GraphQL launched from Facebook as open source in 2015. In 2022 it is a mature technology with clear adoption patterns. The enthusiasm of its early years has settled into a pragmatic view of when it provides genuine value.
What GraphQL solves
GraphQL addresses over-fetching (REST returns more data than the client needs) and under-fetching (REST requires multiple requests to assemble a complete view). A single GraphQL query can specify exactly which fields are needed, and can fetch data from multiple resources in one request. For client-heavy applications where the client's data needs vary significantly, GraphQL gives clients control over the data shape without requiring API changes.
The N+1 problem
GraphQL's most common production problem is the N+1 query: a query that fetches a list of items and then makes a separate data source call for each item to fetch a related field. Without mitigation, fetching 100 items with a nested field results in 101 database queries. DataLoader, the solution from Facebook, batches and deduplicates requests. Implementing DataLoader correctly for every resolver that has relational data is non-trivial work that REST endpoints do not require.
When REST is simpler
For simple CRUD APIs where the data shape is consistent and the client is not performance-constrained, REST is simpler to build, test, and cache. HTTP caching (ETags, Cache-Control) works naturally with REST. Caching GraphQL queries requires application-level caching with care about cache invalidation for mutations. For APIs consumed by third parties, REST's predictability and tool support (Swagger, Postman) is a practical advantage.
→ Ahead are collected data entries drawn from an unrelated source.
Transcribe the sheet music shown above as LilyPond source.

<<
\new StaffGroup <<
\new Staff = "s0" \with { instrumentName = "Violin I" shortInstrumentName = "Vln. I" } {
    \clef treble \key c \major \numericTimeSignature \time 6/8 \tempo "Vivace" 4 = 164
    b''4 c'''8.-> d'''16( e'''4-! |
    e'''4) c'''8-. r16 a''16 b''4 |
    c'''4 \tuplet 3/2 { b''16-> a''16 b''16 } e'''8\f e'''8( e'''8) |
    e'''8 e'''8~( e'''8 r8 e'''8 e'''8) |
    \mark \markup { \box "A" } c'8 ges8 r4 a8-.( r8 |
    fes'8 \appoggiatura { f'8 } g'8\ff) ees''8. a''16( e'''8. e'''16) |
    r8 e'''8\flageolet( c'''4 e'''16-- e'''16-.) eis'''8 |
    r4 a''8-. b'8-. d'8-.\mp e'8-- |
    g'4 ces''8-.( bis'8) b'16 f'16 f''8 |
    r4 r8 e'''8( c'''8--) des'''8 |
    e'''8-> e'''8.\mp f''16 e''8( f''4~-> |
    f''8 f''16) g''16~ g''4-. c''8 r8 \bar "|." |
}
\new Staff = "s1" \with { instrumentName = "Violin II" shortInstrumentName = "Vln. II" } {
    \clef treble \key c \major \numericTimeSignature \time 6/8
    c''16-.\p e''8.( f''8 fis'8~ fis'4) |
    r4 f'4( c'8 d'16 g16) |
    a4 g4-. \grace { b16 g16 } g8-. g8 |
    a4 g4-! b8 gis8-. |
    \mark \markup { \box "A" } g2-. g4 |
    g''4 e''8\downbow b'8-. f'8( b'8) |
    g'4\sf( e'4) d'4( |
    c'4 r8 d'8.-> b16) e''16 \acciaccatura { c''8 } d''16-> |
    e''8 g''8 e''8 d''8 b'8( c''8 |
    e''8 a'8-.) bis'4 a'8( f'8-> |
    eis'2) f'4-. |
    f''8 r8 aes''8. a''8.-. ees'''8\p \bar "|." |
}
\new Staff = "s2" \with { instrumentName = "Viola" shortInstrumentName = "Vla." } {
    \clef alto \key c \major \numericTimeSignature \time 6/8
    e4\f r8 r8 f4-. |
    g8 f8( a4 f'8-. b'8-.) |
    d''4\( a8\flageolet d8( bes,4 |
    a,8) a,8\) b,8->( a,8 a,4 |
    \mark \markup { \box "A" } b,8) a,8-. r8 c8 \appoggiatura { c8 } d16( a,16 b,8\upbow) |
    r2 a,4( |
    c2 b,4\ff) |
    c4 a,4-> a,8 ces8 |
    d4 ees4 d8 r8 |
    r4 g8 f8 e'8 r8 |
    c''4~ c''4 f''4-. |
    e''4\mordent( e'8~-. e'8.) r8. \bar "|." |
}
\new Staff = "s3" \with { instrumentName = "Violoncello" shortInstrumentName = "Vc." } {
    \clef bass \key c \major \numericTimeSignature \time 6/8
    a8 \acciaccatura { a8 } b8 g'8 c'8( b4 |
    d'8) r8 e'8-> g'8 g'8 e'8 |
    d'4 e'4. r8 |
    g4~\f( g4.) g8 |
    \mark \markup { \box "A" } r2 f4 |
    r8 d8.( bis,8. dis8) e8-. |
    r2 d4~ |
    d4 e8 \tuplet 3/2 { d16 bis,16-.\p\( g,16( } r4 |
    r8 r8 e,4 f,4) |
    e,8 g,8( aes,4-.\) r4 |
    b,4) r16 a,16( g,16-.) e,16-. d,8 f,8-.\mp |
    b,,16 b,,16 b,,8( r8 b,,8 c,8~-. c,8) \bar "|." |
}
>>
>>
Federation for large organisations
GraphQL federation, where a gateway composes multiple downstream GraphQL subgraphs into a unified API, addresses the scaling problem that monolithic GraphQL schemas face. Apollo Federation is the most widely used implementation. For organisations with many teams each owning parts of the data model, federation lets each team evolve their schema independently while the gateway presents a consistent API. The operational complexity of maintaining a federated graph is the trade-off.